Start of WORKING DATA
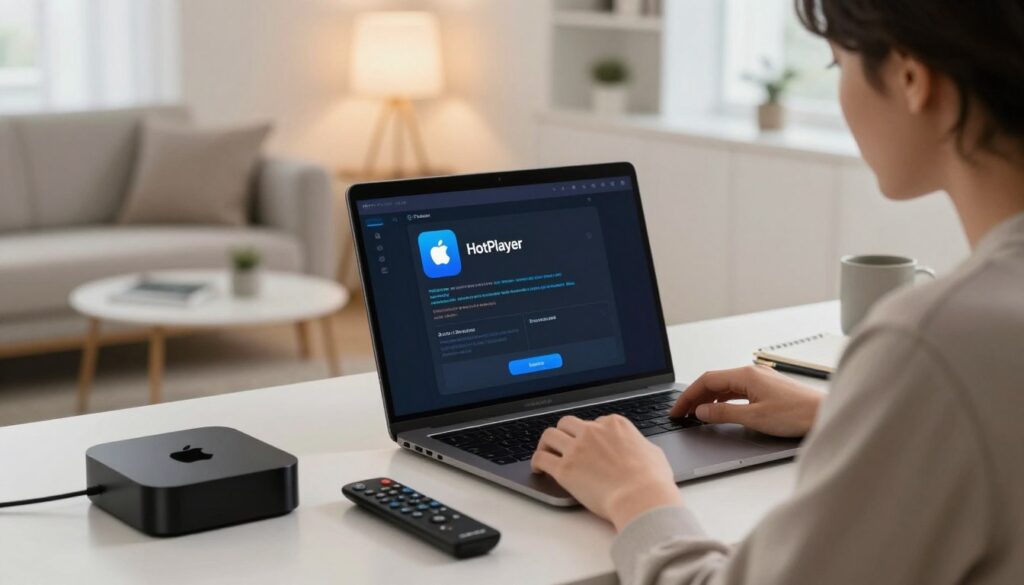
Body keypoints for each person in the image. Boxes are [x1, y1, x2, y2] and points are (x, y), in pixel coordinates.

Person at [529, 1, 1024, 583]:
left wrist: (636, 492)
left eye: (837, 65)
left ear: (913, 79)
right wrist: (844, 415)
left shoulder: (934, 341)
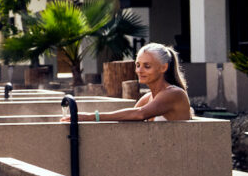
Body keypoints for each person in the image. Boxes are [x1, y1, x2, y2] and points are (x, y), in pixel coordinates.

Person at [64, 42, 192, 122]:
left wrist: (91, 117)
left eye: (147, 66)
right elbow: (129, 118)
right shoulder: (147, 98)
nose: (139, 70)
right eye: (138, 65)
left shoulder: (174, 94)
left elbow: (139, 114)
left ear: (163, 67)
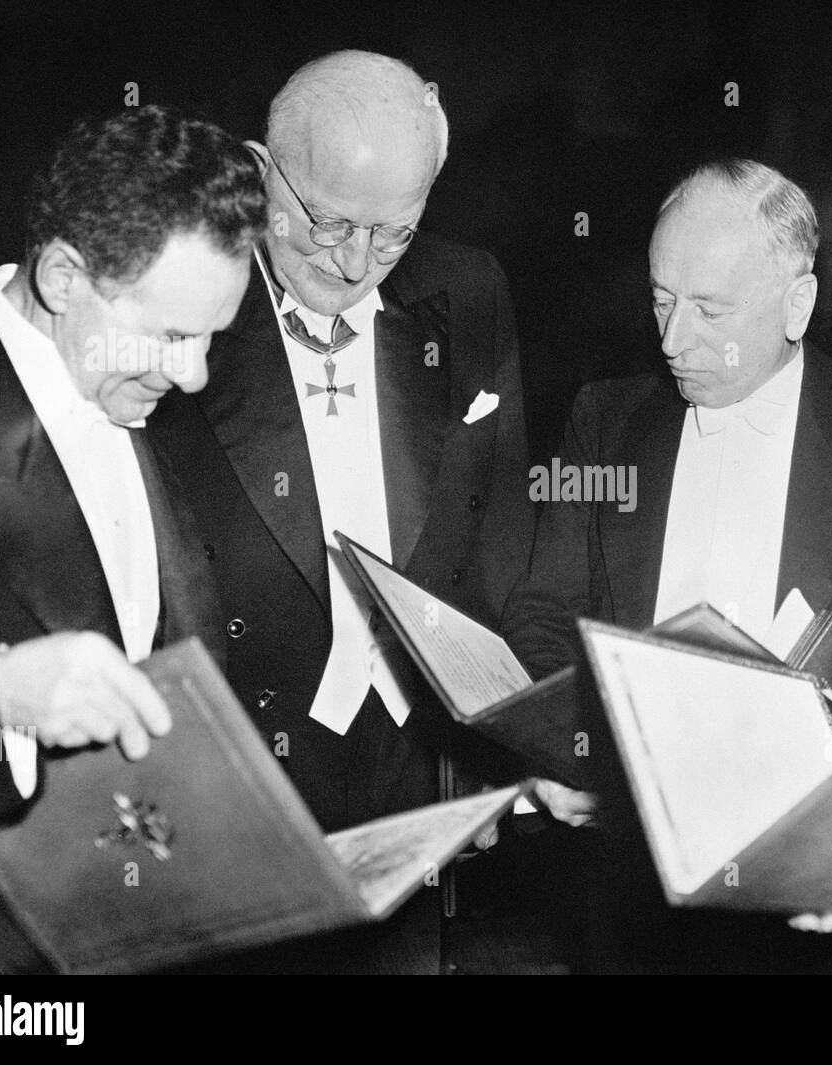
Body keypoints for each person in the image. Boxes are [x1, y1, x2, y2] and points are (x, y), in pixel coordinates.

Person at [503, 159, 832, 972]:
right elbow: (541, 613)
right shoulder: (603, 420)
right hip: (633, 886)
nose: (674, 340)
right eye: (661, 301)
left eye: (710, 310)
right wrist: (579, 752)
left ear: (798, 303)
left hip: (816, 901)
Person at [148, 51, 534, 973]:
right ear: (258, 170)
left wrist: (493, 748)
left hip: (410, 788)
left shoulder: (466, 292)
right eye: (326, 221)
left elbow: (502, 540)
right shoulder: (185, 298)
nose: (355, 262)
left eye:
End of WORKING DATA
### TASK TO COMPLETE
Each line from the one holding "left wrist: (636, 492)" through the final line of the data needs to be transcribed exactly. Include both ends, skip the pictures, and add nothing.

### SOLUTION
left wrist: (636, 492)
left eye: (837, 65)
left ear: (913, 79)
right wrist: (844, 415)
left shoulder: (934, 341)
Body keypoints for each person in the image. Boxes are [x1, y1, x2, y2] and points are (x, y), in pixel coordinates.

Person at [64, 42, 192, 122]:
left wrist: (91, 117)
left eye: (147, 66)
right elbow: (129, 118)
right shoulder: (147, 98)
nose: (139, 70)
right eye: (138, 65)
left shoulder: (174, 94)
left elbow: (139, 114)
left ear: (163, 67)
Body keypoints for each person in the image. Boxes are [x1, y1, x2, y2] and points are (x, y), in pixel coordinates.

Person at [503, 159, 832, 972]:
right elbow: (541, 613)
right shoulder: (603, 420)
right hip: (633, 886)
nose: (674, 340)
right eye: (661, 301)
left eye: (710, 310)
right wrist: (579, 752)
left ear: (798, 303)
left hip: (816, 901)
Person at [148, 51, 534, 973]:
right ear: (258, 170)
left wrist: (493, 748)
left hip: (410, 788)
left shoulder: (466, 292)
right eye: (326, 221)
left elbow: (502, 540)
right shoulder: (185, 298)
nose: (355, 262)
left eye:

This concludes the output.